Unix is best understood as a system for getting maximum utility and convenience out of the insanely small PDP-8 and PDP-11 at Bell Labs in the 70s. The PDP-11 had 32KB of RAM divided into two for kernel and user space, the PDP-8 only 8KB, and they wanted to run a multitasking multiuser OS on these things. What they had is huge disks, 1GB just for swap space. The separate fork and exec make sense as only 1 userspace process is in memory at once, the others are swapped out. Before exec, the child side of the fork closes any file descriptors it doesn't want the exec'd child to have. This and all the other things the shell does are code which doesn't take up user or kernel RAM while other processes are running; they're swapped out with the shell because the shell is a userspace program. CLOEXEC is a modern feature.

These days, features of this sort needn't be constrained by RAM at all, so the Unix way has no particular reason to exist. I have seen the inheritance of fds used to powerful effect in advanced shell scripts, but I think I'd still rather have explicit IPC.

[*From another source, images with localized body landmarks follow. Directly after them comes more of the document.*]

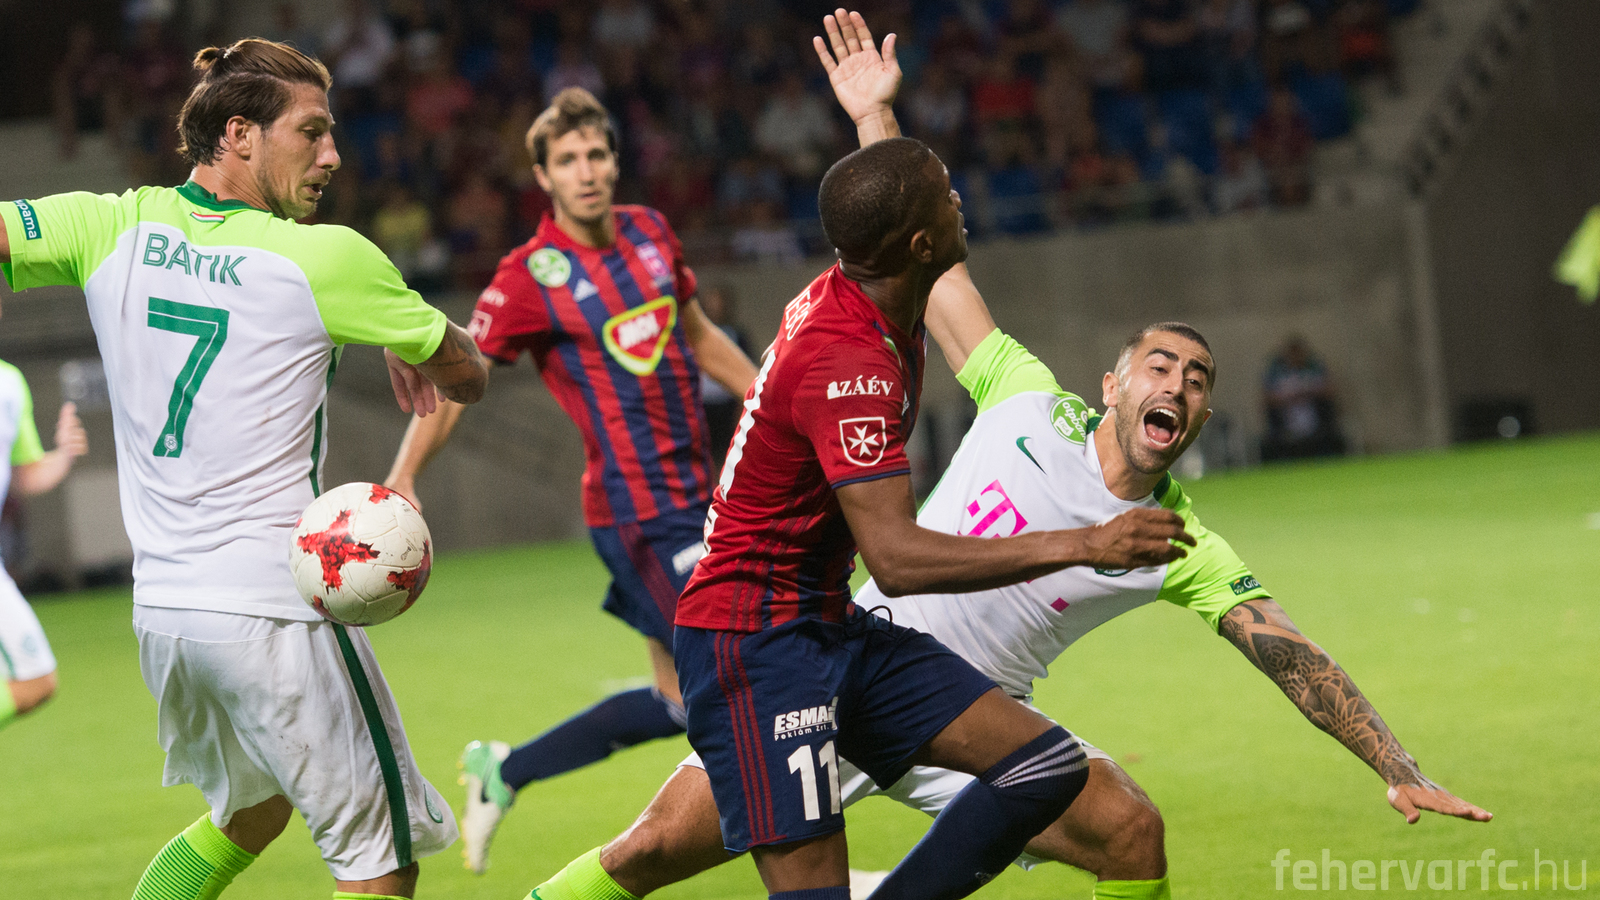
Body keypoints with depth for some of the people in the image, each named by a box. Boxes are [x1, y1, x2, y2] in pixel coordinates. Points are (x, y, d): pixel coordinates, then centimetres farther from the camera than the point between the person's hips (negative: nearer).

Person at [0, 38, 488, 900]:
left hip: (159, 608, 7)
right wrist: (408, 349, 24)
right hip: (272, 609, -7)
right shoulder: (328, 258, -8)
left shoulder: (116, 228, 3)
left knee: (251, 812, 29)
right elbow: (466, 375, 5)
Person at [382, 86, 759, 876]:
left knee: (682, 702, 13)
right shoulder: (531, 276, -12)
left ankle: (502, 774, 26)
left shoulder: (649, 233, 7)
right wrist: (402, 478, -19)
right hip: (636, 509, -8)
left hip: (692, 496, 8)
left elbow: (700, 337, 22)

Device nodes are another feature which makes sense in the context of tiny RAM. They map human-readable names to machine-applicable numbers with only a tiny bit of extra filesystem code. This may have been a very good idea. Atari used single-character device names in their 8KB ROM OS and still left too little space for other required software; the BASIC interpreter in their case had to be crammed into another 8KB where it needed 10KB. Forth systems of similar age to Unix had device names coded as definitions in the interpreter, but these definitions were loaded as needed, not always present. This is also another case of code reuse, using the interpreter instead of the filesystem to map names to numbers. I think the Forth way was more efficient as it meant not just numbers but also driver code could be demand-loaded on hardware of that era.